CSU-Fraktionsvorsitzender Alexander Höhn verwies darauf, dass die Kinder auf dem Weg in die Schule in vielen Fällen in Bus oder Bahn sitzen. Ob da dann auch Filteranlagen eingebaut würden? „Ich glaube nicht.“
Dennoch kommt er für sich zu dem Schluss: „Wir sollten bereit sein, dieses Geld auszugeben.“ Und er sah sich damit ausnahmsweise auf einer Linie mit Reinhard Ebert, dem ÖDP-Fraktionsvorsitzenden: „Nur weil die Kinder im Bus eng beieinander stehen und sitzen dürfen wir den Risikofaktor Klassenzimmer nicht außer Acht lassen.“
Es gibt eine Erwartunghaltung
Der Kampf gegen die Pandemie bestehe aus einem Bündel an Maßnahmen, von denen jede ihre Berechtigung habe, befand Höhn. In Summe seien sie eben besonders wirksam. Er hätte auch keine Begründung für erboste Eltern parat, wenn diese dem Kreistag vorwerfen würden in Sachen Luftfilter zurückhaltend gewesen zu sein, machte der Ellinger, der bekanntlich Gymnasiallehrer von Beruf ist, deutlich. Die Staatsregierung habe er mit ihrer Ankündigung „Druck aufgebaut“, stellte Grünen-Kreisrat Fritz Hörner fest. Die Landkreise aber auch die Gemeinden seien nun im Zugzwang, weil es eine klare Erwartungshaltung gibt.

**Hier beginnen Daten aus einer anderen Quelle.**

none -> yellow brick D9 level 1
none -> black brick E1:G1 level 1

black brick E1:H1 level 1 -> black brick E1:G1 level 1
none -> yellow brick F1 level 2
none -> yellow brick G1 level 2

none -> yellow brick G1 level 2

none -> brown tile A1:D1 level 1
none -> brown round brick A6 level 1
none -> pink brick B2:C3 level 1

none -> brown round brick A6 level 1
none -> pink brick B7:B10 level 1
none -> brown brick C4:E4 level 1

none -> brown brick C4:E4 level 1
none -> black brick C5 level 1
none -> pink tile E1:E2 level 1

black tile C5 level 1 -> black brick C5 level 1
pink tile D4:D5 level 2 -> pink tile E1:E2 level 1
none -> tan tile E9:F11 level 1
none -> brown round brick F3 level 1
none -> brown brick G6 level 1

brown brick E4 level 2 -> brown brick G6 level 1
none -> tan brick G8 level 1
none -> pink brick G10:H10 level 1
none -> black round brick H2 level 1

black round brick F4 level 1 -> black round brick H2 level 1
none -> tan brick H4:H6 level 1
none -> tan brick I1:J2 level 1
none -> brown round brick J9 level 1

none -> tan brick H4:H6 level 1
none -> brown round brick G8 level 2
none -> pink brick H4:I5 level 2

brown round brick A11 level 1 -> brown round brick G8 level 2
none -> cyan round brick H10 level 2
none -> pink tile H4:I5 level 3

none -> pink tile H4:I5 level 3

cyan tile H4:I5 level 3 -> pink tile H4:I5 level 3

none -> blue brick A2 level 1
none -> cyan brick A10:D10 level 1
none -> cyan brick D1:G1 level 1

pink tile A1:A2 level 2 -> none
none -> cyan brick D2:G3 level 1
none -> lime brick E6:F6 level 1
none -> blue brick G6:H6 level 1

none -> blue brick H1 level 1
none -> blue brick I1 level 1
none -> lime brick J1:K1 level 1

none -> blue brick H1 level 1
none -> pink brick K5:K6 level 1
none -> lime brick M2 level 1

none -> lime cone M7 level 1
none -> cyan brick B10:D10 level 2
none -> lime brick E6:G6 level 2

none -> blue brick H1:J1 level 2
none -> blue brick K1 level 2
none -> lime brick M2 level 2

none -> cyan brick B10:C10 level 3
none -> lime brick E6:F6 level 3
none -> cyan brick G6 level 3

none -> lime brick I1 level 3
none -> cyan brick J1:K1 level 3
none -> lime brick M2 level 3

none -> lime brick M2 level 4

Bemerkenswerter Nebenaspekt: Im ersten Förderprogramm für Luftfilter gab es Zuschüsse ausschließlich für jene Klassenzimmer, die nicht ordentlich belüftet werden konnten. Diese sind aus Sicht des Umweltbundesamtes Stand heute überhaupt nicht für den Schulunterricht zu empfehlen, weil trotz Luftfiltern ja kein Luftaustausch stattfindet und somit das Kohlendioxid im Raum bleibt.
Ein kleiner Aufschub
Es war eine intensive, aber auch sehr konstruktiv geführte Debatte in der Treuchtlinger Stadthalle. Am Ende einigten sich die Schulausschussmitglieder einstimmig darauf, dass die Verwaltung noch einmal abfragt, ob wirklich für alle 322 Klassenzimmer (105 in den beiden Berufsschulen, 62 im Gymnasium in Weißenburg, 54 in Gunzenhausen, 36 an der Realschule, 36 an der Altmühlfrankenschule, 27 an der FOSBOS und zwei an der Landwirtschaftsschule), die noch keinen Luftfilter haben, einer angeschafft werden muss. Außerdem versucht sie bis zum Vorliegen der Förderrichtlinie noch ein paar mehr Informationen zusammenzutragen.
Sobald der Freistaat dann die Details vorlegt, wird es dann sehr kurzfristig vermutlich schon nächste Woche eine Sondersitzung geben. Dann muss der Schulausschuss entscheiden – um nicht hinter die Welle zu landen.